→ Exercise prompt: Using the data that follows, return exactly the lines from the one that contains "7: (100, 123, 9.52)" through the one that contains "39: (263, 192, 2.62)", ends included.

Collection entries:
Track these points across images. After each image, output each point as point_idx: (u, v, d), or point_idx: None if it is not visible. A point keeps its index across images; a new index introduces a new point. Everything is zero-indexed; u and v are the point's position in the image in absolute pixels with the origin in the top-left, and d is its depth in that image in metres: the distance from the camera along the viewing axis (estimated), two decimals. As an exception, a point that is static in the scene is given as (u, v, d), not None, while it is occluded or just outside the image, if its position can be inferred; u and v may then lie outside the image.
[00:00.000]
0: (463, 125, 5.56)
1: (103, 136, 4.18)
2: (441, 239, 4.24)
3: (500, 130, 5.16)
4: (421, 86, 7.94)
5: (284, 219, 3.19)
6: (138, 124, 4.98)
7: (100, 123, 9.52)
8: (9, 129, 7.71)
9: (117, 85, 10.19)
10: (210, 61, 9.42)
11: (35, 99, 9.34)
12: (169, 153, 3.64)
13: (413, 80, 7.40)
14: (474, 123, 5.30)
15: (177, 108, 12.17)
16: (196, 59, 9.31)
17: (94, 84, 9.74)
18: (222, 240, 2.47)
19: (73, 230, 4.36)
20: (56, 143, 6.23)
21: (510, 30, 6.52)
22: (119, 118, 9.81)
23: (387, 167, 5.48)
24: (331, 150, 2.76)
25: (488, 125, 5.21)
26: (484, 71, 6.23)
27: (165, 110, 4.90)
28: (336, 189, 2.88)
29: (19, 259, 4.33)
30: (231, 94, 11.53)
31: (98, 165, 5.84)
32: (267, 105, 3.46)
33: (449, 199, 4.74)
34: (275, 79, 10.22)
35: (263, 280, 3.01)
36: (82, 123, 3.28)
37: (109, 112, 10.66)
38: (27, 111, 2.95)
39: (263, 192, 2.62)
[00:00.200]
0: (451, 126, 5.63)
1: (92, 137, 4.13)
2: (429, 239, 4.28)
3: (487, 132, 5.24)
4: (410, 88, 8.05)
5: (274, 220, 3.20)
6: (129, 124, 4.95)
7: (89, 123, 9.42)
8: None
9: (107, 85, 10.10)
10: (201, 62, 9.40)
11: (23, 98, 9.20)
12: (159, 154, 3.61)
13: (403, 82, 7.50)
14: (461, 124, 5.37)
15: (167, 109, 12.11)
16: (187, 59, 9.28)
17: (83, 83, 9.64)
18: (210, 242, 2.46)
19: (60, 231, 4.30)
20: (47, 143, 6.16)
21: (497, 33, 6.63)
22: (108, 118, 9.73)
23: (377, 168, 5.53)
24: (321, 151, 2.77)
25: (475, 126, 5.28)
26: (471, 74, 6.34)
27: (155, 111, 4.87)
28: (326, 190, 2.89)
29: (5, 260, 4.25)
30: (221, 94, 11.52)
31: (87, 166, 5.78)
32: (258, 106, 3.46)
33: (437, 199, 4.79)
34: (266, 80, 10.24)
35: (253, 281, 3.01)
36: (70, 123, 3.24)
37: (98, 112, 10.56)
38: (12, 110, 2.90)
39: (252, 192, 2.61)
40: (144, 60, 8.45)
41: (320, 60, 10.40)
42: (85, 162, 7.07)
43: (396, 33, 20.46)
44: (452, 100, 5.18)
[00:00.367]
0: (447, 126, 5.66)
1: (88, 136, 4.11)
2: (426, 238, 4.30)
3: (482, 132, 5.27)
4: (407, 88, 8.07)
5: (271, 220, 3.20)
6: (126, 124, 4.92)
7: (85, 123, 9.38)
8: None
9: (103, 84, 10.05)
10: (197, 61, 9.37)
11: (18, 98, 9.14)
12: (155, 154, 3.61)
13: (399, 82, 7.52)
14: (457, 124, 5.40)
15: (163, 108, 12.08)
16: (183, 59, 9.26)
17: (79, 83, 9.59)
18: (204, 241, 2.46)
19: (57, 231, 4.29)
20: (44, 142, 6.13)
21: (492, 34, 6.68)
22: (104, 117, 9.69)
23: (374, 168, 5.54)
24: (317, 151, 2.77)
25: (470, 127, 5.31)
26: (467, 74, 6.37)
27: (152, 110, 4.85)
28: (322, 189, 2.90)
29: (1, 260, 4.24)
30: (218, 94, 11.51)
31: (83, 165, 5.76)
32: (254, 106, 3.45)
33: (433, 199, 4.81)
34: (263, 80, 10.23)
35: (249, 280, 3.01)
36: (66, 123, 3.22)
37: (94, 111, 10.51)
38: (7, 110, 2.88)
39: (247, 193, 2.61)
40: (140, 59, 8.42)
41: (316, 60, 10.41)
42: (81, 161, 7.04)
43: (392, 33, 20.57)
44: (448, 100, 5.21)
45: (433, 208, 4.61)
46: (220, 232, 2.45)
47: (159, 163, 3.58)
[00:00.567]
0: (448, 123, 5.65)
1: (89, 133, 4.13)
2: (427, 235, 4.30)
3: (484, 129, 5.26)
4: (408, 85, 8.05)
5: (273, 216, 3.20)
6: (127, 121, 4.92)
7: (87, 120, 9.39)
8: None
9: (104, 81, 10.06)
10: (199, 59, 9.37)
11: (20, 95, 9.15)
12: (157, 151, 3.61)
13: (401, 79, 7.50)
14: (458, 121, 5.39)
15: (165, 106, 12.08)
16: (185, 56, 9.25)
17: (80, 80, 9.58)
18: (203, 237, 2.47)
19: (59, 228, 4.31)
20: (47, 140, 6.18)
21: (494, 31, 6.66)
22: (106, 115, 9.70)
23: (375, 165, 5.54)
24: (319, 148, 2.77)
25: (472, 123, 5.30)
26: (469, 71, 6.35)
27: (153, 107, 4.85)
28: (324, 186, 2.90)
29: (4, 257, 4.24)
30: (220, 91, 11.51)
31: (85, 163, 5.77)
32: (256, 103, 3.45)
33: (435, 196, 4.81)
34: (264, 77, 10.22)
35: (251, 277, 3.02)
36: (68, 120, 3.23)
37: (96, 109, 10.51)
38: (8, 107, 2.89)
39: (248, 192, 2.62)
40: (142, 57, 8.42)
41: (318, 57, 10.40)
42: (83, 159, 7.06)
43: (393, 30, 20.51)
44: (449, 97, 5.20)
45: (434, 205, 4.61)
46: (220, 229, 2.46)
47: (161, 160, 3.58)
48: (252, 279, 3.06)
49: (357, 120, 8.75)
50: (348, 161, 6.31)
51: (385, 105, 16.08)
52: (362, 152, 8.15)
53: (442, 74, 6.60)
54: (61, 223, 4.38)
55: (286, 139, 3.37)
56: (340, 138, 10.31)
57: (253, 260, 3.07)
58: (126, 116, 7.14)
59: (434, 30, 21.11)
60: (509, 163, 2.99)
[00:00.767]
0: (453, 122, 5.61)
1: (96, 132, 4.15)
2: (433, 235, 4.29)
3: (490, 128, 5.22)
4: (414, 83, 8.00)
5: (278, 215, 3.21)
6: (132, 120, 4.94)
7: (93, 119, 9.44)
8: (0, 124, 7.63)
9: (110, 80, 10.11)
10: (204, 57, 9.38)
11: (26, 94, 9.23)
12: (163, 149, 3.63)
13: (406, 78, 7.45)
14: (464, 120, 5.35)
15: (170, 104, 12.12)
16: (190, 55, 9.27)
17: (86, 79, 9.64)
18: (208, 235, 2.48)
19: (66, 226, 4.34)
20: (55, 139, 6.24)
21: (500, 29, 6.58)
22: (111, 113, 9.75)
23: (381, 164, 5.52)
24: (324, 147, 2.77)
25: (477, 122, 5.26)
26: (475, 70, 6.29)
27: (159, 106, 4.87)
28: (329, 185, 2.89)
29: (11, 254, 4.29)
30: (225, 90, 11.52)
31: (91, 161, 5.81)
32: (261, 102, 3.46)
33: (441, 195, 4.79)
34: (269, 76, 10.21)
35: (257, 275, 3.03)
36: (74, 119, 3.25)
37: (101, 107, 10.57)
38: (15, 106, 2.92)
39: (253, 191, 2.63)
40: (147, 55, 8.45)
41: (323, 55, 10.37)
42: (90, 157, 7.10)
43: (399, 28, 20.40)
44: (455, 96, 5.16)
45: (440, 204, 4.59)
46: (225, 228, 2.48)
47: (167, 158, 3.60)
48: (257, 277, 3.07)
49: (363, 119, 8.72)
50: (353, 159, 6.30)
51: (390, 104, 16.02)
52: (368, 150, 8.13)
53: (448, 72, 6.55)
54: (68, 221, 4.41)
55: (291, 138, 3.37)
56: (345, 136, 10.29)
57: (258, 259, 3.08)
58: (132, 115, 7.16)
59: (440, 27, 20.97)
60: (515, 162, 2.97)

--

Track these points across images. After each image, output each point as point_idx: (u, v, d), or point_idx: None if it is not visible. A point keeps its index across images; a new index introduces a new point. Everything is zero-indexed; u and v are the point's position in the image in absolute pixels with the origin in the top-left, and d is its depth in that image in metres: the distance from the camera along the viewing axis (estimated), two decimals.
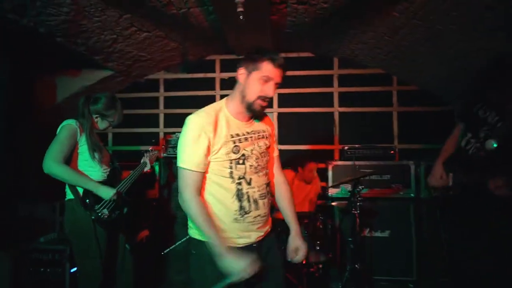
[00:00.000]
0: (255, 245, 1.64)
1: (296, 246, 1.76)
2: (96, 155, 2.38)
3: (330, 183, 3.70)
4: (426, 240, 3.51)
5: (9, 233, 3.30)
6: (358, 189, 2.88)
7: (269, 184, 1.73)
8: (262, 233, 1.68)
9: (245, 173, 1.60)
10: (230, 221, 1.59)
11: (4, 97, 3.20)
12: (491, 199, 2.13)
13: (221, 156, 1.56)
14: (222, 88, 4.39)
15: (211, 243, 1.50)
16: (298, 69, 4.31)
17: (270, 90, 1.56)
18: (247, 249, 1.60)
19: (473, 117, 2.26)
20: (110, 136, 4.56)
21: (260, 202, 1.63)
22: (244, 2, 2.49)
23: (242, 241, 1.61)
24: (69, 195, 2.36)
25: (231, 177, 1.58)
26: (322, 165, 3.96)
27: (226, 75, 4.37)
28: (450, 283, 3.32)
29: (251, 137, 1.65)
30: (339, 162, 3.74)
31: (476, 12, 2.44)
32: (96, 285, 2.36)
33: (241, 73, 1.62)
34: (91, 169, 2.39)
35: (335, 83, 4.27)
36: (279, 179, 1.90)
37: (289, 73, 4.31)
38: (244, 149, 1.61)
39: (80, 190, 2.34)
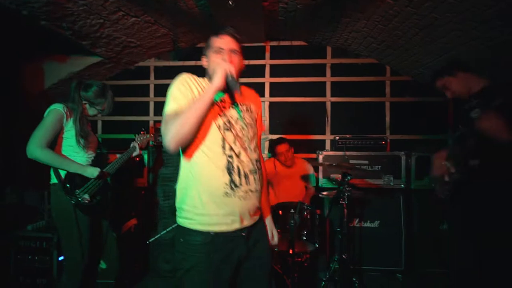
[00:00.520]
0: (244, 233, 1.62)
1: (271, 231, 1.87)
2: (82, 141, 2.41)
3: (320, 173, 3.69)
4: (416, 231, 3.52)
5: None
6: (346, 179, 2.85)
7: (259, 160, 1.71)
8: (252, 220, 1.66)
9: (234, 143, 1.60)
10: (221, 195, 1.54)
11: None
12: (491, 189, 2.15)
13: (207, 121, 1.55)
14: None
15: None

→ Exercise answer:
7: (100, 123, 9.52)
8: (9, 129, 7.71)
9: (117, 85, 10.19)
10: (210, 61, 9.42)
11: (35, 99, 9.34)
12: (169, 153, 3.64)
13: (413, 80, 7.40)
14: (474, 123, 5.30)
15: (177, 108, 12.17)
16: (196, 59, 9.31)
17: (94, 84, 9.74)
18: (222, 240, 2.47)
19: (73, 230, 4.36)
20: (56, 143, 6.23)
21: (510, 30, 6.52)
22: (119, 118, 9.81)
23: (387, 167, 5.48)
24: (331, 150, 2.76)
25: (488, 125, 5.21)
26: (484, 71, 6.23)
27: (165, 110, 4.90)
28: (336, 189, 2.88)
29: (19, 259, 4.33)
30: (231, 94, 11.53)
31: (98, 165, 5.84)
32: (267, 105, 3.46)
33: (449, 199, 4.74)
34: (275, 79, 10.22)
35: (263, 280, 3.01)
36: (82, 123, 3.28)
37: (109, 112, 10.66)
38: (27, 111, 2.95)
39: (263, 192, 2.62)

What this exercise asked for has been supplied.